Naxxar Day Centre is a pretty place. It’s well heated, has a latent smell of toast and tea and is in a good state of upkeep. To my right, there is a framed picture of president Eddie, and at the back, Mgr Pawlu Cremona looks upon us wishing us every blessing from above, like he does at the end of pastoral letters.
Mats on the freshly-mopped floor, and we start off with stretching. Looking back, the whole thing was one whole stretch after the other. Legs planted as wide apart as our shoulders, we gyrate our hips, round, round, round, arching forward and backward, Clockwise, then the Other Way Round (somehow there’s always someone who will forget which way doth the clock tick), to the effect that I looked like a drunken giraffe at a hula party. Then we had to stretch upwards, inhaling and exhaling with the slow movements of our hands, upwards, downwards. The rest of the exercises seemed to be variations on the same theme. It’s hard. Then we had to balance on one foot, while raising the other leg in the air. My ill-soled feet are horribly inadequate to balance all 95 kilograms of me. So I yogi-hopped.

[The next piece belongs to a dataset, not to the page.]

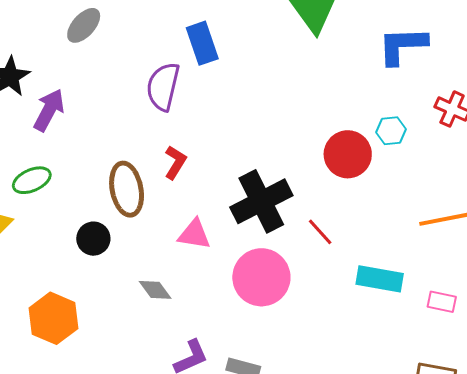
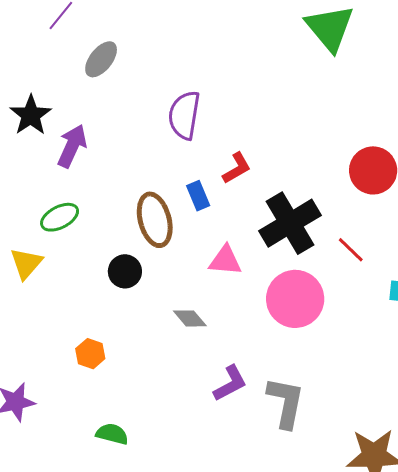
blue rectangle: (202, 43) -> (198, 196), moved, size x0.7
red L-shape: (175, 162) -> (237, 168), moved, turned 32
orange hexagon: (53, 318) -> (90, 354), size x0.6

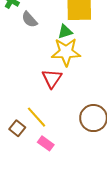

The spine twist is a cute stretch. You sit down, cross one leg and turn around, gently twisting your spine. As I was twisting mine, looking back, the Archbishop looked perplexed. What are you doing, my son?
The highlight of the evening wasn’t my yogi-hopping or the spine twists. It was the relaxation exercises. We lie down, focusing on our stomach rising up and down with the breathing. Being told that our body was sinking and crashing into the ground. Sinking and crashing into the ground. Sinking and crashing into the…
I can hardly recall what happened later. I’m told that on several occasions people sleep during this time. At some point Noel, the instructor, told us to tense our muscles, one by one, and then untense them. I can’t recall if we stretched any more after that, or if we kept torturing the imprisoned breath in our stomach. All I remember is that I felt docile and relaxed, and that I slept like a baby.
A 6 foot, 95kg clumsy baby who swore at other drivers and drove like a madman, just the day after.